You're not allowed to run this code.
Now, if we cannot execute the private counterpart without approval, how should we get that approval from the data owner?
4. Data Scientist: Request approval while using a custom API endpoint#
A data scientist can use an API endpoint just like any other asset, as part of the input policy of a syft function.

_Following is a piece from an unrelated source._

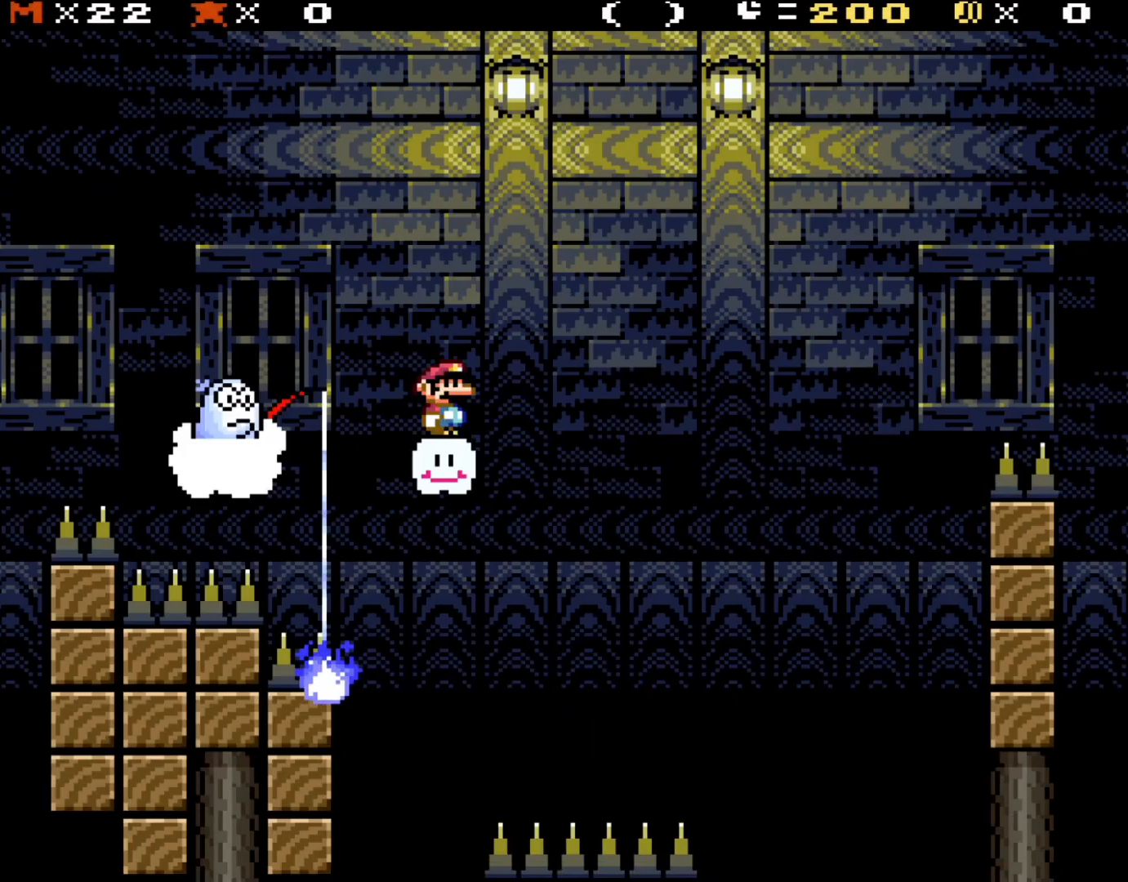
{"buttons": ["Y"], "events": []}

A data scientist can easily use the .mock side of a dataset asset. However, to run any computation on the real asset, they need to create a syft function that shows how they intend to use it. Based on that function, the data owner can approve or deny the request, and the data scientists get permission to execute it or to fetch the result.
The same concept applies here.
@sy.syft_function_single_use(
endpoint=ds_client.api.services.nimbusdb.query
)
def foo(endpoint):
query = "SELECT 1"
return endpoint(query=query)
Syft function 'foo' successfully created. To add a code request, please create a project using `project = syft.Project(...)`, then use command `project.create_code_request`.
ds_client.code.request_code_execution(foo)
Request
Id: d61ed95e50f944f5b9070e25419a10e8
Request time: 2024-08-24 20:13:58
Status: RequestStatus.PENDING
Requested on: Test-datasite of type Datasite
Requested by: New User ([email protected])
Changes: Request to change foo (Pool Id: default-pool) to permission RequestStatus.APPROVED. No nested requests.
ds_client.code
UserCode List
Total: 0
5. Data Owner: Approving the request#
This is very similar to what we’ve already seen.
client.requests
Request List
Total: 0
client.requests[0].code
UserCode
id: UID = 319de00ac6d2436fbf99dd7ac5e7e857
service_func_name: str = foo
shareholders: list = ['test-datasite']
status: list = ['Server: test-datasite, Status: pending']
inputs: dict =
{
"action_objects": {
"endpoint": "da8a798b313e43718750f1bc377488cf"
}
}
code:
@sy.syft_function_single_use(
endpoint=ds_client.api.services.nimbusdb.query
)
def foo(endpoint):
query = "SELECT 1"
return endpoint(query=query)
We can see the code and check if it uses our API endpoint in a way that we agree.
client.requests[0].approve()
Approving request on change foo for datasite test-datasite
Request d61ed95e50f944f5b9070e25419a10e8 changes applied
Now, a data scientist can fetch the result to their computation:
# Won't work on the private endpoint
ds_client.code.foo(endpoint=ds_client.api.services.nimbusdb.query)
Executing query: SELECT 1
| id | name | |
|---|---|---|
| 0 | 1 | Alice |
| 1 | 2 | Bob |
Success! Now you have seen how PySyft can facilitate responsible access to data hosted on external data warehouses or platforms.